YOUNGSTOWN — Ursuline High School student Sophia Alleman recently found herself on the right side of history.
Alleman competed in the National History Day contest on June 14-20, and was awarded second place and honored with the Next Generation Angels Award for excellence in historical filmmaking.
The competition took place virtually due to the COVID-19 pandemic.
Alleman joined more than half a million students globally who completed projects in one of five categories: documentary, exhibit, paper, performance or website.
She created a documentary project titled “FDR and REA: Bringing Light and Power to Rural America.” Her documentary will be made available on the National History Day website and on filmmaker Ken Burns' website.

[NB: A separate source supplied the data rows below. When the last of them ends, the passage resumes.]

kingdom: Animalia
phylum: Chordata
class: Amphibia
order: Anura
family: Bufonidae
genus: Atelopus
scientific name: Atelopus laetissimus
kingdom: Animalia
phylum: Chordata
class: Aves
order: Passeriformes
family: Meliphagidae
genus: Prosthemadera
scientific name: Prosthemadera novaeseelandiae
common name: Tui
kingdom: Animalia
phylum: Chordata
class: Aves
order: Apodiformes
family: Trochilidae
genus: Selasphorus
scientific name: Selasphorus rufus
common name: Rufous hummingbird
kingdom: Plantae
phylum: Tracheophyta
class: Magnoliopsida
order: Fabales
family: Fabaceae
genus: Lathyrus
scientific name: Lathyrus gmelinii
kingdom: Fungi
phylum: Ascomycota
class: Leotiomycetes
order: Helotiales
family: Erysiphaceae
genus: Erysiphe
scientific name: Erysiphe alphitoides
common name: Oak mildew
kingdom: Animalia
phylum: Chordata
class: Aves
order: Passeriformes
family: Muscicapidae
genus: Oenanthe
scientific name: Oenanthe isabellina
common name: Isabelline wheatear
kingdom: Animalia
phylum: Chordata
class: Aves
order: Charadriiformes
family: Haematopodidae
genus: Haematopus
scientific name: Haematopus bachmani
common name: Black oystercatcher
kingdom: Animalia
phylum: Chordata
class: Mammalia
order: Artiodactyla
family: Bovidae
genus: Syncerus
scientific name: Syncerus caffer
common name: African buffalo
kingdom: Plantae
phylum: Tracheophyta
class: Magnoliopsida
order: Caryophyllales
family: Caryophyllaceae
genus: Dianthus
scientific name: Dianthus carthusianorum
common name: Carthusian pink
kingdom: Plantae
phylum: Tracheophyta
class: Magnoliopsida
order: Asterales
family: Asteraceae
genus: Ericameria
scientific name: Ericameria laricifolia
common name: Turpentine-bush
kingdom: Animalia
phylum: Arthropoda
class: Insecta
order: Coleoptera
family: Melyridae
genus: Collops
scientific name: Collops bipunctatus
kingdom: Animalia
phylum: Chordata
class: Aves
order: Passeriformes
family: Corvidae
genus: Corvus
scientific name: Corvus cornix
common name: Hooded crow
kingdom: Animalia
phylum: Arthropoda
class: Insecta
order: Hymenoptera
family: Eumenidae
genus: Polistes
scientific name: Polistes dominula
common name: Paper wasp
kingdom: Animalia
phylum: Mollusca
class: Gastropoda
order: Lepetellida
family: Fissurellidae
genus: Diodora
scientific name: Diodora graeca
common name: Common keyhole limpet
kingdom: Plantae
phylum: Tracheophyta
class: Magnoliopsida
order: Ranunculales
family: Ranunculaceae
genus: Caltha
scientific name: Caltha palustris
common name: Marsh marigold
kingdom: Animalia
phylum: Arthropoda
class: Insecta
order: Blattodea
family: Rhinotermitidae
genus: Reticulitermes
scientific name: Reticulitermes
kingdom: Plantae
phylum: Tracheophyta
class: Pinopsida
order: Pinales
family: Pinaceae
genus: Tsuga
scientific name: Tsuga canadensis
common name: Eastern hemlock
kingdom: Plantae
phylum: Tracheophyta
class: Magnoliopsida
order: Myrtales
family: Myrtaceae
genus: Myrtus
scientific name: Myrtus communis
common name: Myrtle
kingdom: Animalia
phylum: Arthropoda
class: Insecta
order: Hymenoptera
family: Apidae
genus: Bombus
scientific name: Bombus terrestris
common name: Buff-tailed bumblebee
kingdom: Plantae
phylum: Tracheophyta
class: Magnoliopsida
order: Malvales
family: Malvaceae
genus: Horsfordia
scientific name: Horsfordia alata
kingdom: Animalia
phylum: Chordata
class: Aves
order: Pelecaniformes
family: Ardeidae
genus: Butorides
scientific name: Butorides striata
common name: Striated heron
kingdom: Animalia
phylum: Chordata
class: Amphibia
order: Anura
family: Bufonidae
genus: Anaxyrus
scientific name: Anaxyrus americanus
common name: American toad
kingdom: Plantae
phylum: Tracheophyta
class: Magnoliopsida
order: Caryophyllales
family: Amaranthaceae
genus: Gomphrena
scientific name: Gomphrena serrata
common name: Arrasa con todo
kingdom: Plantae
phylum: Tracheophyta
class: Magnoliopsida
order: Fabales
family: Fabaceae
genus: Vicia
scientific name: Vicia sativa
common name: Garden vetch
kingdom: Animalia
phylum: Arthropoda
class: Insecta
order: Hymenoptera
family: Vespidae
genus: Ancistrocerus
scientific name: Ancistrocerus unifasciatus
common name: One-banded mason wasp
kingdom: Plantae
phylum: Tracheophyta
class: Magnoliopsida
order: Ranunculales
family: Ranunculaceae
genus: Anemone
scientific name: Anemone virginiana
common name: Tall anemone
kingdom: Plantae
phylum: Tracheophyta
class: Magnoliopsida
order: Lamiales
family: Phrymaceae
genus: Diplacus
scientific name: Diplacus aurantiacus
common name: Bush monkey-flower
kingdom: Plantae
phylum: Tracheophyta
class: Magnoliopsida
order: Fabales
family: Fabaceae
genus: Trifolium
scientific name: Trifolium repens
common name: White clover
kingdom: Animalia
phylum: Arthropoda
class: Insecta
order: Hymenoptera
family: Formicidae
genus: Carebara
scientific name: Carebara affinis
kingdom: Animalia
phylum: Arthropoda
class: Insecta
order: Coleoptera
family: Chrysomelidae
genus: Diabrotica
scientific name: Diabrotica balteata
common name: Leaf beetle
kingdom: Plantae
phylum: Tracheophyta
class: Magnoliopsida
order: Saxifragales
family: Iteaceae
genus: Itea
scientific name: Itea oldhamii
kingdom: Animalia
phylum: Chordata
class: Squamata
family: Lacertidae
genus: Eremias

After completing a project, students competed in a series of contests beginning at the local level. The top students from all 50 states; Washington, D.C.; U.S. territories; and international schools were invited to compete in the national contest.
“To make it to the national contest in a normal year is a remarkable achievement,” NHD Executive Director Dr. Cathy Gorn said in a news release. “Given the added challenges facing students because of the coronavirus and nationwide school closures, I am even more impressed by what they have done this year.”
More than 300 historians and education professionals served as judges for the students’ work, and as with all other aspects of the contest this year, the judging was conducted remotely online.
More than 100 students from across the country were awarded cash prizes between $500 and $2,000 each for their work in particular judging categories.